[Stored data entries]
··········

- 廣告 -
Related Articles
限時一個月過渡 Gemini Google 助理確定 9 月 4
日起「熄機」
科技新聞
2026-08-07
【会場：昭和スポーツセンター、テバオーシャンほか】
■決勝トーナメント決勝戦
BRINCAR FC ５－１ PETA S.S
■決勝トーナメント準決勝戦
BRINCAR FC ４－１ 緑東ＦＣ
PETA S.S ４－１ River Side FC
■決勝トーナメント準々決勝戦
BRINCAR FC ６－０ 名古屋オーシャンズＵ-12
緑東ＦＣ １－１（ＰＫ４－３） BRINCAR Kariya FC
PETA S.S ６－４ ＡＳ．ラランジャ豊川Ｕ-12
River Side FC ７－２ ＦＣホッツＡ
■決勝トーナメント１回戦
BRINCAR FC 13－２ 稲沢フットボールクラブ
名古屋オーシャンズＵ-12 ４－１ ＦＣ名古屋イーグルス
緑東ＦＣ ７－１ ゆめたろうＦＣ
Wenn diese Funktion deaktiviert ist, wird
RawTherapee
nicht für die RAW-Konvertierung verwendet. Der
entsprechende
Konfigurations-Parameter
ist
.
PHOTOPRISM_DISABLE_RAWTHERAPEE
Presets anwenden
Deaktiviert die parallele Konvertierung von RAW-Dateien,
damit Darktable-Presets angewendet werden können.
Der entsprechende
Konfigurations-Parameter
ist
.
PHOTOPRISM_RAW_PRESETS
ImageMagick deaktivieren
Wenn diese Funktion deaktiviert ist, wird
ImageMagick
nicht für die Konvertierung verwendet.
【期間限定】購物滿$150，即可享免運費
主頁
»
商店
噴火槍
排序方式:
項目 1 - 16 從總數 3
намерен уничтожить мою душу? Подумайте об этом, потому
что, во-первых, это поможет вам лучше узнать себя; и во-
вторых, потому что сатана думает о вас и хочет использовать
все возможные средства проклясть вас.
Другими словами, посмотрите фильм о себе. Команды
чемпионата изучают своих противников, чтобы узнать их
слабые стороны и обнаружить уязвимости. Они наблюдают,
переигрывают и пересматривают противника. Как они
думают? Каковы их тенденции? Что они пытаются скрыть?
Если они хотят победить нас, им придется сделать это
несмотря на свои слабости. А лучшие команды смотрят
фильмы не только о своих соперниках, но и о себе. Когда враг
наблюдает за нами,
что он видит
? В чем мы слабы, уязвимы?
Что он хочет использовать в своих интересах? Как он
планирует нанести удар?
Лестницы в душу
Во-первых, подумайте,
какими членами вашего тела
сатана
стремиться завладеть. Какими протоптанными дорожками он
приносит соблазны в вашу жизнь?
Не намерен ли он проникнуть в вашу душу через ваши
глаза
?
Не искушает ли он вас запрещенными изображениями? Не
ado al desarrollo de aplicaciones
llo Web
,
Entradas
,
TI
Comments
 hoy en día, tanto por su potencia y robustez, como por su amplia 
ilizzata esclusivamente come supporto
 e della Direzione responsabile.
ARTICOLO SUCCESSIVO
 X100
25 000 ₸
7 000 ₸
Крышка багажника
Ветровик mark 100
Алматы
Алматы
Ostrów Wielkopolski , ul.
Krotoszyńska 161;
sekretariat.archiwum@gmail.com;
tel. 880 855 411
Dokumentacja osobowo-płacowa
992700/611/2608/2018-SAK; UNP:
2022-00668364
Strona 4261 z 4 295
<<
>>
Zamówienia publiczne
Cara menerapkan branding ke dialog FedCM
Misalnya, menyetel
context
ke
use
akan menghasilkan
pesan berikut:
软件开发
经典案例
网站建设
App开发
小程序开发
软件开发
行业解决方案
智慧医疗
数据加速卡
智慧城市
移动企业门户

··········

Action item: Can you return every line unchanged, starting at the first line of the records and stopping after the line that contains "Presets anwenden"?

Solved problem:
- 廣告 -
Related Articles
限時一個月過渡 Gemini Google 助理確定 9 月 4
日起「熄機」
科技新聞
2026-08-07
【会場：昭和スポーツセンター、テバオーシャンほか】
■決勝トーナメント決勝戦
BRINCAR FC ５－１ PETA S.S
■決勝トーナメント準決勝戦
BRINCAR FC ４－１ 緑東ＦＣ
PETA S.S ４－１ River Side FC
■決勝トーナメント準々決勝戦
BRINCAR FC ６－０ 名古屋オーシャンズＵ-12
緑東ＦＣ １－１（ＰＫ４－３） BRINCAR Kariya FC
PETA S.S ６－４ ＡＳ．ラランジャ豊川Ｕ-12
River Side FC ７－２ ＦＣホッツＡ
■決勝トーナメント１回戦
BRINCAR FC 13－２ 稲沢フットボールクラブ
名古屋オーシャンズＵ-12 ４－１ ＦＣ名古屋イーグルス
緑東ＦＣ ７－１ ゆめたろうＦＣ
Wenn diese Funktion deaktiviert ist, wird
RawTherapee
nicht für die RAW-Konvertierung verwendet. Der
entsprechende
Konfigurations-Parameter
ist
.
PHOTOPRISM_DISABLE_RAWTHERAPEE
Presets anwenden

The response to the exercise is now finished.